Talking to Your Kids about Money

by Andrew Bolthouse

Most often, when I get the opportunity to have an open and honest conversation about money I get a little too excited. My mind is often wrestling and looking for an opportunity to verbally process questions like: “How to best manage the economic turmoil of the coming years for my family?” “Is there even turmoil coming?” “Should invest more money toward future education, retirement, financial freedom and independence?” “Why does the American capitalist system seem broken?” “Does it now or did it ever fit with how God expects us to manage our economy?” “Is our culture’s secrecy of money more toxic to our relationships or would openness about personal finance be worse?” “What scheme was Zacheus working that half his assets could pay back FOUR TIMES the money he stole?”  Or, probably most relevant for a father, “what do I teach my kids?” For me, this last question often dismisses most of those preceding it.

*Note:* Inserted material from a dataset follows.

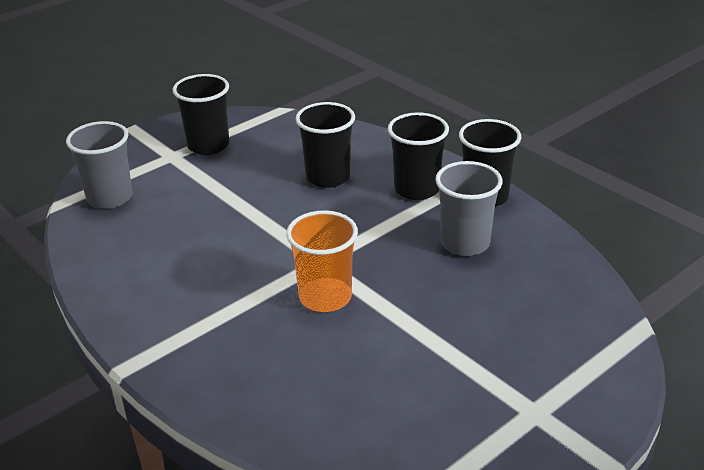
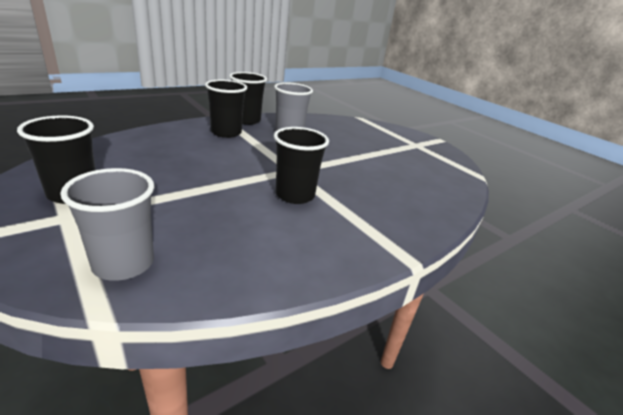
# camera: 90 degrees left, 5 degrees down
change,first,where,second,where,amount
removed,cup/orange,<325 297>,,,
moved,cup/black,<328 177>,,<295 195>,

Sitting across the breakfast table from my six year old on an unseasonably cold April morning, I was presented with a most sophisticated financial question troubling the mind of my child. “Dad, how does the bank decide to give you money when it steals it from someone else?” Despite the hustle of a weekday morning, I gave myself a mental time check and started unpacking. The conversation eventually yielded interesting results as our discussion tracked towards the relative absence of physical money in the way finances are handled in our life. While dynamic in its own right, a conversation with my young children doesn’t afford me the same opportunities as discussions with the older kids. 

My oldest recently joined a school athletics team and, somewhat passively, delivered her mother and I an order form for team branded warmups. It was a great sense of victory that, after we offered to go half-sies on the purchase with her, I watched the indifference turn to struggle and eventually she exclaimed “Why are these so EXPENSIVE?”. This and the proceeding story are examples of many others I use as a barometer to gauge my children’s understanding of money. But they are also insights into a much trickier question – “what is their relationship with money?” Or maybe, “how do they see my relationship with money?”

My observation of Scripture, particularly the teachings of Jesus, is that when he teaches about money, he isn’t teaching about money.  So while his teachings are filled with references to money he really isn’t fixated on finance but simply utilizes the most attention grabbing topic of his broken children. Indeed sometimes the applicable lessons on how we are to use money hardly acknowledge the concept in the narrative. Maybe scripture is written this way because God has already so clearly stated it is ALL his.  Psalm 24:1 sums up the position pretty well, “The earth is the Lord’s and the fullness thereof, the world and those who dwell therein…”. This provides contemporary parents with the very simple task of demonstrating a complete lack of ownership inside a system fundamentally rooted in the concept of individual property ownership.

The modern age of money management is making the job of demonstrating anything with money even harder, particularly if giving is a foregone conclusion in your home. Growing up I saw my parents write a check and toss it in the offering plate. Further, when I was lucky my father would hand me the envelope and I would be the one to set it in the plate. Today my giving all happens in that nebulous electronic world to which my six year old has just now been vaguely introduced. My teen and pre-teen children don’t hear discussions about giving, that has been decided and set up as a regular disbursement years ago. What they do hear is the regular discussions about how we might spend the money that we have held for ourselves. From their view do we even give money? One might argue that we are more able to make our giving secret to prevent pride as we are taught in Matthew 6:3-4. But I would suggest the most important lesson for today’s parents comes from the Old Testament.

After Joshua guided the Israelite nation across the Jordan river, he was commanded by God to have 12 stones placed as a memorial of the crossing. God gave a reason that, to me, stands out as something unique “When your children ask their fathers in times to come, ‘What do these stones mean?’” My challenge, that I suggest we all share, is that we openly answer our children, even when it is about money. If we aren’t being asked about money, perhaps we should come up with ways to instigate their questions or at very least force their thoughts to the surface. Children learn best when they have first asked the question.